Looking for a new job, especially when you're out of work, can be a daunting process. Job seekers fret about how to find the right position, they wonder whether they’re qualified for open positions, and they stress over how long the job hunt will last. All of these anxieties can accumulate and cause job seekers to “psych” themselves out, thus hampering the search.
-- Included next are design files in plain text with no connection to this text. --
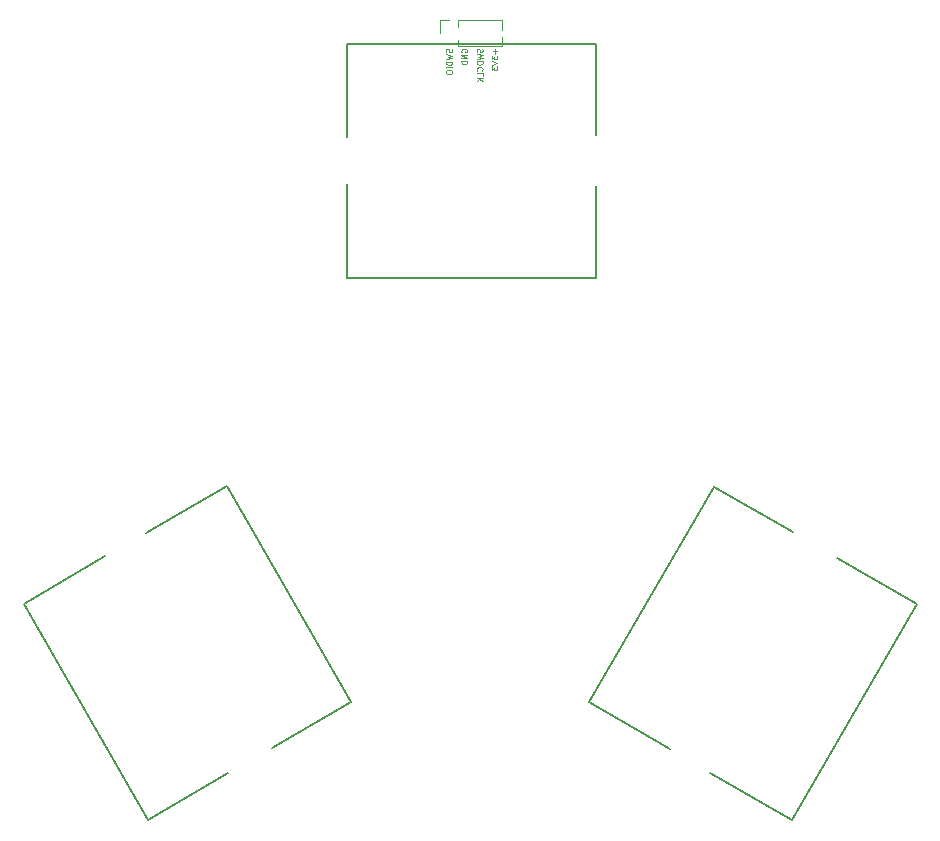
<source format=gbo>
G04 #@! TF.FileFunction,Legend,Bot*
%FSLAX46Y46*%
G04 Gerber Fmt 4.6, Leading zero omitted, Abs format (unit mm)*
G04 Created by KiCad (PCBNEW 4.0.7) date 2018 May 15, Tuesday 19:27:55*
%MOMM*%
%LPD*%
G01*
G04 APERTURE LIST*
%ADD10C,0.100000*%
%ADD11C,0.200000*%
%ADD12C,0.120000*%
G04 APERTURE END LIST*
D10*
X138005714Y-36539049D02*
X138005714Y-36920001D01*
X138196190Y-36729525D02*
X137815238Y-36729525D01*
X137696190Y-37110478D02*
X137696190Y-37420001D01*
X137886667Y-37253335D01*
X137886667Y-37324763D01*
X137910476Y-37372382D01*
X137934286Y-37396192D01*
X137981905Y-37420001D01*
X138100952Y-37420001D01*
X138148571Y-37396192D01*
X138172381Y-37372382D01*
X138196190Y-37324763D01*
X138196190Y-37181906D01*
X138172381Y-37134287D01*
X138148571Y-37110478D01*
X137696190Y-37562858D02*
X138196190Y-37729525D01*
X137696190Y-37896191D01*
X137696190Y-38015239D02*
X137696190Y-38324762D01*
X137886667Y-38158096D01*
X137886667Y-38229524D01*
X137910476Y-38277143D01*
X137934286Y-38300953D01*
X137981905Y-38324762D01*
X138100952Y-38324762D01*
X138148571Y-38300953D01*
X138172381Y-38277143D01*
X138196190Y-38229524D01*
X138196190Y-38086667D01*
X138172381Y-38039048D01*
X138148571Y-38015239D01*
X136912381Y-36509048D02*
X136936190Y-36580477D01*
X136936190Y-36699524D01*
X136912381Y-36747143D01*
X136888571Y-36770953D01*
X136840952Y-36794762D01*
X136793333Y-36794762D01*
X136745714Y-36770953D01*
X136721905Y-36747143D01*
X136698095Y-36699524D01*
X136674286Y-36604286D01*
X136650476Y-36556667D01*
X136626667Y-36532858D01*
X136579048Y-36509048D01*
X136531429Y-36509048D01*
X136483810Y-36532858D01*
X136460000Y-36556667D01*
X136436190Y-36604286D01*
X136436190Y-36723334D01*
X136460000Y-36794762D01*
X136436190Y-36961429D02*
X136936190Y-37080476D01*
X136579048Y-37175714D01*
X136936190Y-37270952D01*
X136436190Y-37390000D01*
X136936190Y-37580477D02*
X136436190Y-37580477D01*
X136436190Y-37699524D01*
X136460000Y-37770953D01*
X136507619Y-37818572D01*
X136555238Y-37842381D01*
X136650476Y-37866191D01*
X136721905Y-37866191D01*
X136817143Y-37842381D01*
X136864762Y-37818572D01*
X136912381Y-37770953D01*
X136936190Y-37699524D01*
X136936190Y-37580477D01*
X136888571Y-38366191D02*
X136912381Y-38342381D01*
X136936190Y-38270953D01*
X136936190Y-38223334D01*
X136912381Y-38151905D01*
X136864762Y-38104286D01*
X136817143Y-38080477D01*
X136721905Y-38056667D01*
X136650476Y-38056667D01*
X136555238Y-38080477D01*
X136507619Y-38104286D01*
X136460000Y-38151905D01*
X136436190Y-38223334D01*
X136436190Y-38270953D01*
X136460000Y-38342381D01*
X136483810Y-38366191D01*
X136936190Y-38818572D02*
X136936190Y-38580477D01*
X136436190Y-38580477D01*
X136936190Y-38985239D02*
X136436190Y-38985239D01*
X136936190Y-39270953D02*
X136650476Y-39056667D01*
X136436190Y-39270953D02*
X136721905Y-38985239D01*
X135160000Y-36799047D02*
X135136190Y-36751428D01*
X135136190Y-36680000D01*
X135160000Y-36608571D01*
X135207619Y-36560952D01*
X135255238Y-36537143D01*
X135350476Y-36513333D01*
X135421905Y-36513333D01*
X135517143Y-36537143D01*
X135564762Y-36560952D01*
X135612381Y-36608571D01*
X135636190Y-36680000D01*
X135636190Y-36727619D01*
X135612381Y-36799047D01*
X135588571Y-36822857D01*
X135421905Y-36822857D01*
X135421905Y-36727619D01*
X135636190Y-37037143D02*
X135136190Y-37037143D01*
X135636190Y-37322857D01*
X135136190Y-37322857D01*
X135636190Y-37560953D02*
X135136190Y-37560953D01*
X135136190Y-37680000D01*
X135160000Y-37751429D01*
X135207619Y-37799048D01*
X135255238Y-37822857D01*
X135350476Y-37846667D01*
X135421905Y-37846667D01*
X135517143Y-37822857D01*
X135564762Y-37799048D01*
X135612381Y-37751429D01*
X135636190Y-37680000D01*
X135636190Y-37560953D01*
X134322381Y-36530476D02*
X134346190Y-36601905D01*
X134346190Y-36720952D01*
X134322381Y-36768571D01*
X134298571Y-36792381D01*
X134250952Y-36816190D01*
X134203333Y-36816190D01*
X134155714Y-36792381D01*
X134131905Y-36768571D01*
X134108095Y-36720952D01*
X134084286Y-36625714D01*
X134060476Y-36578095D01*
X134036667Y-36554286D01*
X133989048Y-36530476D01*
X133941429Y-36530476D01*
X133893810Y-36554286D01*
X133870000Y-36578095D01*
X133846190Y-36625714D01*
X133846190Y-36744762D01*
X133870000Y-36816190D01*
X133846190Y-36982857D02*
X134346190Y-37101904D01*
X133989048Y-37197142D01*
X134346190Y-37292380D01*
X133846190Y-37411428D01*
X134346190Y-37601905D02*
X133846190Y-37601905D01*
X133846190Y-37720952D01*
X133870000Y-37792381D01*
X133917619Y-37840000D01*
X133965238Y-37863809D01*
X134060476Y-37887619D01*
X134131905Y-37887619D01*
X134227143Y-37863809D01*
X134274762Y-37840000D01*
X134322381Y-37792381D01*
X134346190Y-37720952D01*
X134346190Y-37601905D01*
X134346190Y-38101905D02*
X133846190Y-38101905D01*
X133846190Y-38435238D02*
X133846190Y-38530476D01*
X133870000Y-38578095D01*
X133917619Y-38625714D01*
X134012857Y-38649523D01*
X134179524Y-38649523D01*
X134274762Y-38625714D01*
X134322381Y-38578095D01*
X134346190Y-38530476D01*
X134346190Y-38435238D01*
X134322381Y-38387619D01*
X134274762Y-38340000D01*
X134179524Y-38316190D01*
X134012857Y-38316190D01*
X133917619Y-38340000D01*
X133870000Y-38387619D01*
X133846190Y-38435238D01*
D11*
X125441680Y-55959880D02*
X146551680Y-55959880D01*
X125441680Y-36099880D02*
X146551680Y-36099880D01*
X125441680Y-36099880D02*
X125441680Y-43994210D01*
X146551680Y-36099880D02*
X146551680Y-43848550D01*
X146551680Y-55959880D02*
X146551680Y-48114210D01*
X125441680Y-55959880D02*
X125441680Y-47968880D01*
X163152132Y-101795898D02*
X173707132Y-83514102D01*
X145952868Y-91865898D02*
X156507868Y-73584102D01*
X145952868Y-91865898D02*
X152789558Y-95813063D01*
X156507868Y-73584102D02*
X163218413Y-77458437D01*
X173707132Y-83514102D02*
X166912583Y-79591267D01*
X163152132Y-101795898D02*
X156231723Y-97800398D01*
D12*
X138605000Y-34090000D02*
X138605000Y-34892470D01*
X138605000Y-35507530D02*
X138605000Y-36310000D01*
X134860000Y-34090000D02*
X138605000Y-34090000D01*
X134860000Y-36310000D02*
X138605000Y-36310000D01*
X134860000Y-34090000D02*
X134860000Y-34636529D01*
X134860000Y-35763471D02*
X134860000Y-36310000D01*
X134100000Y-34090000D02*
X133340000Y-34090000D01*
X133340000Y-34090000D02*
X133340000Y-35200000D01*
D11*
X98072868Y-83499102D02*
X108627868Y-101780898D01*
X115272132Y-73569102D02*
X125827132Y-91850898D01*
X115272132Y-73569102D02*
X108435442Y-77516267D01*
X125827132Y-91850898D02*
X119116587Y-95725233D01*
X108627868Y-101780898D02*
X115422417Y-97858063D01*
X98072868Y-83499102D02*
X104993277Y-79503602D01*
M02*

</source>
Guess what? If this is you, you're not alone. Let's take a look at three of the most pervasive fears that job seekers struggle with, and how to overcome them.
Fear of change
As humans, we're commfortable with the familiar: it makes us feel safe and in control. Yet, sometimes change is inevitable, and it’s often the first step to an exciting new chapter. Learning to embrace change instead of resisting it will open your eyes to opportunities. Marketing expert and author Seth Godin has said, “…fear can be your compass, it can set you on the right path… Listen to your fear but don’t obey it.” Recognize that feeling anxious or uncertain in your job search is perfectly natural, but don't let it stop you. Do one thing every day to get you closer to a new job – whether it’s scrolling your connections in LinkedIn, talking to friends and relatives, or working on a cover letter for your dream job.
Fear of interviewing
According to one study, 92% of American adults feel anxious about job interviews. So what makes a 9 out of 10 people afraid of job interviews? One major worry is that they will look ignorant or uninformed. Many people have experienced the feeling of their mind going “blank,” usually at the worst possible time. Researching insightful questions you can ask about the company will help you sound (and be) knowledgeable. During your research, don’t forget to visit the company’s LinkedIn page to gain key knowledge about the organizational structure and company mission.
Fear of asking for help
Let’s face it - being in between jobs is not a great feeling, and asking for assistance from friends and colleagues may seem a little awkward. Here’s the good news - “People are far more willing to help than we give them credit for,” says business writer Andrea Ayres-Deets. “Being direct and specific gets the best results.” So instead of telling a friend that you need a job, be more specific. For example, if you're a server, explain to them that you’re looking for an hourly job in the foodservice industry and give them a copy of your résumé. Remember: people want to help; you just have to give them the specific information they need in order to do it.
Rather than seeing fear as an obstacle, view it as an emotion to be experienced and overcome. As former president Franklin D. Roosevelt wisely said, “The only thing we have to fear is fear itself.” Don't let fear stop you in your tracks, stay focused on the end result and you'll eventually get the job that you want.